# PDF for length of Laplace-distributed vectors

I am interested in finding an analytic expression for the length of a 3-vector whose components are distributed according to a Laplace distribution with zero mean and the same scale parameter.

I have been unable to find anything useful so far in the literature, but it seems from my numeric tests that the answer should be close to $$r^2 e^{-r/\lambda} dr$$, where $$r = \sqrt{x_1^2 + x_2^2 + x_3^2}$$ and the $$x_i$$ are Laplace variables with zero mean and exponential scale parameter $$\lambda$$. My heuristic result makes some sense to me from a transformation to spherical coordinates.

It would already help if I knew something more about the distribution of $$r^2$$ (for normally-distributed $$x_i$$, I know that I would get a $$\chi^2$$ distribution).

I would appreciate any hints or literature pointers you might have.

Thanks!

• Length of a vector is generally considered to be a nonnegative quantity and so why are you modeling it as a Laplacian radio variable rather than an exponential random variable? – Dilip Sarwate Feb 4 '19 at 22:38
• Exponential distributions are perfectly fine, I would appreciate any input in that regard as well. It is just that my physical problem starts out with a Laplace distribution (these are real-space vectors pointing in all directions). – sblatt Feb 4 '19 at 22:48
• Are the components independent? – kjetil b halvorsen Feb 4 '19 at 23:04
• Yes.

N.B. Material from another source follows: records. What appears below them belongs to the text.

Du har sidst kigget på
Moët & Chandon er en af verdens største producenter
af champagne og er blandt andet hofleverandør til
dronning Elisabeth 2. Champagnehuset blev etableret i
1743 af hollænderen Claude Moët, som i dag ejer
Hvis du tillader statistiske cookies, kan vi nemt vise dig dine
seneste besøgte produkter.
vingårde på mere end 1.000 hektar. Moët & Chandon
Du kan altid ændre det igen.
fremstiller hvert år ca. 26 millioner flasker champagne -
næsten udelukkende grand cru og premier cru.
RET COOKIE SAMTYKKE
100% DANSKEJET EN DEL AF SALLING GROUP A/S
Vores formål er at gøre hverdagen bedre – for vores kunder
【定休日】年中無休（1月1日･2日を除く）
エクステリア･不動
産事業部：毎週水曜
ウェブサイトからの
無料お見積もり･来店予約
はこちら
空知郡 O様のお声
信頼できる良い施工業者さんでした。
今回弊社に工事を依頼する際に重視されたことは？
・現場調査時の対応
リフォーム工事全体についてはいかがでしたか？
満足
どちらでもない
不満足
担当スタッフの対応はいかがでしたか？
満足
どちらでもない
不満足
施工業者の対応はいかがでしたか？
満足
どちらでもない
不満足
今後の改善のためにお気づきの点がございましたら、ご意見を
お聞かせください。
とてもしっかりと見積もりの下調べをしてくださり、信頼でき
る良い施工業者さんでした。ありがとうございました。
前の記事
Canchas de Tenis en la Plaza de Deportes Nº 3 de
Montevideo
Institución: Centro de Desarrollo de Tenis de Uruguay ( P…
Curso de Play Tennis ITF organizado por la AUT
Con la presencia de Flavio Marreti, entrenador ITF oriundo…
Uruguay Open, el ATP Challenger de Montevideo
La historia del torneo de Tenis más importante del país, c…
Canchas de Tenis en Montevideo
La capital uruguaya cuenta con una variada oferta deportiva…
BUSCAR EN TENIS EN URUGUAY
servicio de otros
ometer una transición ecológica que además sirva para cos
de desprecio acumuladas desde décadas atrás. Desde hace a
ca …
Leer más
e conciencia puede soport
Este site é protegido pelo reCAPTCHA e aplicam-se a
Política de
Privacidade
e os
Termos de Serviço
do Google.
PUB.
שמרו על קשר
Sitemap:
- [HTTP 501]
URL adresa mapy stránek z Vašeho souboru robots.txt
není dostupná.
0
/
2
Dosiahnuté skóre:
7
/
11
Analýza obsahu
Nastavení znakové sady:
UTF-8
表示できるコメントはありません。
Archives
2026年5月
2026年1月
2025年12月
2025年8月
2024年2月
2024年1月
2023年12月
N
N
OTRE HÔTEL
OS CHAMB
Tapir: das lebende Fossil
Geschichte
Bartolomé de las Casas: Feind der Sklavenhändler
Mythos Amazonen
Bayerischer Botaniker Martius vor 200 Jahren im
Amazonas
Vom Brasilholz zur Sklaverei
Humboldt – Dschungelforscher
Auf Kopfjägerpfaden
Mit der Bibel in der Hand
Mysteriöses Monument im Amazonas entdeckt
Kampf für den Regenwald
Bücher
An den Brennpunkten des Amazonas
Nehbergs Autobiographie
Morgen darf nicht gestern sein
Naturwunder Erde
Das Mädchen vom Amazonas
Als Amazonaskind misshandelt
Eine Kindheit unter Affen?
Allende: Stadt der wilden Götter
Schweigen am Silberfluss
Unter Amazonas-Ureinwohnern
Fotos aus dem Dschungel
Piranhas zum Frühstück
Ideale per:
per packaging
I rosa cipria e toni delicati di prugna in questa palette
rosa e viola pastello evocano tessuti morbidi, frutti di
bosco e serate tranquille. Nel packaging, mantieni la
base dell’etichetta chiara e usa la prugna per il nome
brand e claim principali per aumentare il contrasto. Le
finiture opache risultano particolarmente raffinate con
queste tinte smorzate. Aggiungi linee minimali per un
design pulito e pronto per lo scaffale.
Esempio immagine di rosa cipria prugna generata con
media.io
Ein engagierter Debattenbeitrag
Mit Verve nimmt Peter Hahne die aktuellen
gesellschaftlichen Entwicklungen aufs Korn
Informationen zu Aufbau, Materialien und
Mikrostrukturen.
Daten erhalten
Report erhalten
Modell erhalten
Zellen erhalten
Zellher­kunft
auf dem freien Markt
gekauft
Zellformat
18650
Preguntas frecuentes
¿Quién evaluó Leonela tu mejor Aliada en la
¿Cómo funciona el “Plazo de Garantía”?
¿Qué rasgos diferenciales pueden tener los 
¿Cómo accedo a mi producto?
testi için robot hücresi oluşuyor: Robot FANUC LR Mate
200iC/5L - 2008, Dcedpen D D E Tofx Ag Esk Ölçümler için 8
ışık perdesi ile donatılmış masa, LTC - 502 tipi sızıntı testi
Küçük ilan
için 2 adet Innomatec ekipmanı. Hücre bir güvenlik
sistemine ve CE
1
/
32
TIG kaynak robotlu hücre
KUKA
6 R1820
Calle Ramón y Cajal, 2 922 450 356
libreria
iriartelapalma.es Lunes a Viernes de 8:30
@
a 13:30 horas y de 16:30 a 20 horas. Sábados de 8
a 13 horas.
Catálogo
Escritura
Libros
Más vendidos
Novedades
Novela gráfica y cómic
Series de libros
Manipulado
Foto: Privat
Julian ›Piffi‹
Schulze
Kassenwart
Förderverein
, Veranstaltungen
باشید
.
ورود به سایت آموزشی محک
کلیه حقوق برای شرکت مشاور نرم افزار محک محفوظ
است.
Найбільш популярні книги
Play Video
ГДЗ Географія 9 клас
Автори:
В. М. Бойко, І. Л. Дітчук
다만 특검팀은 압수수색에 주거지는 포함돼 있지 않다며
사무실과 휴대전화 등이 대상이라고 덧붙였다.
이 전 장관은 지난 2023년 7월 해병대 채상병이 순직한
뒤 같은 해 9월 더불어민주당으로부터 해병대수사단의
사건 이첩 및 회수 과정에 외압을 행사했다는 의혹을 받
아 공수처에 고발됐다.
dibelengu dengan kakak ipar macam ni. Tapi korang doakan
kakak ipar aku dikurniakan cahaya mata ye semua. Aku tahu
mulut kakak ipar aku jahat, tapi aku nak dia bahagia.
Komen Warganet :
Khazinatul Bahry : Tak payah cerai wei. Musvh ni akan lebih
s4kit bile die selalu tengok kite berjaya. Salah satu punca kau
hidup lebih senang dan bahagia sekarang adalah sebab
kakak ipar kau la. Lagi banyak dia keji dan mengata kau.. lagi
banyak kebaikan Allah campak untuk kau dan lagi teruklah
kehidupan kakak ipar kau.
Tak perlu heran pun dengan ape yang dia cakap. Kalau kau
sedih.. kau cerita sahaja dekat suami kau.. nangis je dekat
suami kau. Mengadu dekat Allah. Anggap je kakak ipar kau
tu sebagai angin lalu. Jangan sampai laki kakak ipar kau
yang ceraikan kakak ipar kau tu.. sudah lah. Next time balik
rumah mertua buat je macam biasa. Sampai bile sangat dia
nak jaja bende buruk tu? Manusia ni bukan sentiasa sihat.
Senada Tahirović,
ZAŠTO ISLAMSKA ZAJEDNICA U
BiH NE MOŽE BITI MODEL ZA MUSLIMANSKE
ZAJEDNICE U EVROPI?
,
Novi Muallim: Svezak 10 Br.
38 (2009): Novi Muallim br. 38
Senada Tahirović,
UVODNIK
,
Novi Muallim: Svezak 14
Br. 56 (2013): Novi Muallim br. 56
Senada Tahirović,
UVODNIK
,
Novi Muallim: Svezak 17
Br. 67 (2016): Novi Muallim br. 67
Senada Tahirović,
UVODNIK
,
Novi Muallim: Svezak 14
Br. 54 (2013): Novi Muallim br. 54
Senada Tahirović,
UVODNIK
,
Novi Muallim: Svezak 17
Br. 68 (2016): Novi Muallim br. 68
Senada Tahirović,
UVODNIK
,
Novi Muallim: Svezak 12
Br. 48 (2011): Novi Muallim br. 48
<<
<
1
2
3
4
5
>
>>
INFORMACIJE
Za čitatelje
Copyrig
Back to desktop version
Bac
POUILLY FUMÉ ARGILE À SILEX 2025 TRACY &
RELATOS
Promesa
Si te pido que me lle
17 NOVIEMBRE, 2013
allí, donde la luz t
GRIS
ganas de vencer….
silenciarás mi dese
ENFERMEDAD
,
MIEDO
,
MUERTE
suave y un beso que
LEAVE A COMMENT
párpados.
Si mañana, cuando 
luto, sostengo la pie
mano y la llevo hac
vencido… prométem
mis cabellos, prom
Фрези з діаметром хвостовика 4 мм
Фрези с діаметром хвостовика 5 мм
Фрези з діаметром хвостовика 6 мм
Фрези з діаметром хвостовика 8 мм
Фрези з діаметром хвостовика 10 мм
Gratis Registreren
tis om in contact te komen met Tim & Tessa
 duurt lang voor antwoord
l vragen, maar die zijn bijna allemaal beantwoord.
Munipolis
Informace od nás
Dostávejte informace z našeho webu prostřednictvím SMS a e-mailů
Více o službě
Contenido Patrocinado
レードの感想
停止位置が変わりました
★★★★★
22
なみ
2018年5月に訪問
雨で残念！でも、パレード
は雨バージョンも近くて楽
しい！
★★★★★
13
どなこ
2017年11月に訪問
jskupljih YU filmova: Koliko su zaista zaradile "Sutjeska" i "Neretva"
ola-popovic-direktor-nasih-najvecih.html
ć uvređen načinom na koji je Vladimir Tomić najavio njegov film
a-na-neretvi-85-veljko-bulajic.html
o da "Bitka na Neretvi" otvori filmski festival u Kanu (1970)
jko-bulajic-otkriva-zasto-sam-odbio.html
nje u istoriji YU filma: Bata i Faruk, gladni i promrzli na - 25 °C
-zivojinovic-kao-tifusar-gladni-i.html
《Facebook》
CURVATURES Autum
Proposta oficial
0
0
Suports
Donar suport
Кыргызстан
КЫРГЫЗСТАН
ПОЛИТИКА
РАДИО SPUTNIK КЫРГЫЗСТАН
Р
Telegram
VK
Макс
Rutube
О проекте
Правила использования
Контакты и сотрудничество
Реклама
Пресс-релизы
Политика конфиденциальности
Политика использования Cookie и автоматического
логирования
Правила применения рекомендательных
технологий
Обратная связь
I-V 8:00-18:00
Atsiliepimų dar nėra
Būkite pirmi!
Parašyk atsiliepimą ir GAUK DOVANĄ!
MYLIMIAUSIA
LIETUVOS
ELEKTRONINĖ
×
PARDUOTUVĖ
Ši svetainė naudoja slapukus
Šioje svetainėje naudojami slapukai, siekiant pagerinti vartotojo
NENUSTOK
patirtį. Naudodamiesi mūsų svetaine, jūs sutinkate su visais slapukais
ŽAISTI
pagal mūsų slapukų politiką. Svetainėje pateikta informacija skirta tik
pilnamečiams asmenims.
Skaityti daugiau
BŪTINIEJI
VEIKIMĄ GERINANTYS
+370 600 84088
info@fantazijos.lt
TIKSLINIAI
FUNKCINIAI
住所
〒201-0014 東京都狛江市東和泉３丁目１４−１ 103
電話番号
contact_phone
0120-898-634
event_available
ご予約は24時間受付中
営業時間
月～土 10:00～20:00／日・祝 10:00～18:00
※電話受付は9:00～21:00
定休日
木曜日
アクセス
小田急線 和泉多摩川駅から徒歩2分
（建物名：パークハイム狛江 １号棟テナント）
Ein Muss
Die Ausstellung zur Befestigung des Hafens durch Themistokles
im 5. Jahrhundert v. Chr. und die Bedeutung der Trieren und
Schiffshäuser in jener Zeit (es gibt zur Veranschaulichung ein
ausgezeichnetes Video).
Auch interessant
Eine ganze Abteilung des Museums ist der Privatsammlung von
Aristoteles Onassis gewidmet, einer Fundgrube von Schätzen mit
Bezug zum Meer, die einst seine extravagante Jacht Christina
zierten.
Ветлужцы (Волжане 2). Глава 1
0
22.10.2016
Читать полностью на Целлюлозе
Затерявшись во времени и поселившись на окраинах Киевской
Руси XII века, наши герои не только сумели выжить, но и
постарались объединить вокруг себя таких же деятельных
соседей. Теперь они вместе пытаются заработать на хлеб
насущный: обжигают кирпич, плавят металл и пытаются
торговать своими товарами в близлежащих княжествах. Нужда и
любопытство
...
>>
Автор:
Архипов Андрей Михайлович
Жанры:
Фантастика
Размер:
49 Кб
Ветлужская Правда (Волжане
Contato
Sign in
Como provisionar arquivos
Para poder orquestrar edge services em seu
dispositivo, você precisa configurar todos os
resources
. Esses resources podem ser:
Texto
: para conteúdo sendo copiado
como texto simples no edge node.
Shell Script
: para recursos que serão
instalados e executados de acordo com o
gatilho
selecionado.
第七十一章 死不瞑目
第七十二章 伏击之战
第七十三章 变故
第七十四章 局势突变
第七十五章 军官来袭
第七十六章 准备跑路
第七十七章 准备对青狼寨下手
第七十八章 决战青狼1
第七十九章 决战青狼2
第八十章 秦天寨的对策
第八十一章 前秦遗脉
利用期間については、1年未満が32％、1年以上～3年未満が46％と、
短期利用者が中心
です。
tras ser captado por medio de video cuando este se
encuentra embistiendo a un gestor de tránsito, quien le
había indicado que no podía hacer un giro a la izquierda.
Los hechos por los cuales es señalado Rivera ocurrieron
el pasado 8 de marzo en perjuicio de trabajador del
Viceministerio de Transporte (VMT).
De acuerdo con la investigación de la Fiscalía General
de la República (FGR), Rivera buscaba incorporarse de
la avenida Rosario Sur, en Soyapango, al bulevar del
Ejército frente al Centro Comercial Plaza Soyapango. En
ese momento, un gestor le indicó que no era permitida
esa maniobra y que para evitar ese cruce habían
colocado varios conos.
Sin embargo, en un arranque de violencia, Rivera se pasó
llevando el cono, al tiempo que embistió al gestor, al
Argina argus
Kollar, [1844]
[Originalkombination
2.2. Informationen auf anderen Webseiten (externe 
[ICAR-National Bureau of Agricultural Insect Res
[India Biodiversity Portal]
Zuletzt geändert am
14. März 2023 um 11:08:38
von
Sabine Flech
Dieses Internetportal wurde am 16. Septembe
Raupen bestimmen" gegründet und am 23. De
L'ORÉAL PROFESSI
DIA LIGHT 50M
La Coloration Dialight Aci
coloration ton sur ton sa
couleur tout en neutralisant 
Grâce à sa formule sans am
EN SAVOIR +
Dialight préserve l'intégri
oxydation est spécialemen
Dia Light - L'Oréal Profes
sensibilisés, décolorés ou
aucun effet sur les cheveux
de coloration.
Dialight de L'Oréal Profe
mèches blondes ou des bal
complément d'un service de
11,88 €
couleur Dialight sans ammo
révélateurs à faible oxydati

They are independent, but drawn from the same distribution. – sblatt Feb 4 '19 at 23:21

Consider $$X_1, X_2, X_3\sim\text{Laplace}(0,b)$$, iid for a parameter $$b$$.
Then $$|X_i|\sim\text{Exp}\big(\frac{1}{b}\big)$$.
Then $$X_i^2=|X_i|^2\sim\text{Weibull}\big(b^2,\frac{1}{2}\big)$$.
So your question is answered by the sum of three iid Weibull variables with common scale $$b^2$$ and the specific shape $$\frac{1}{2}$$.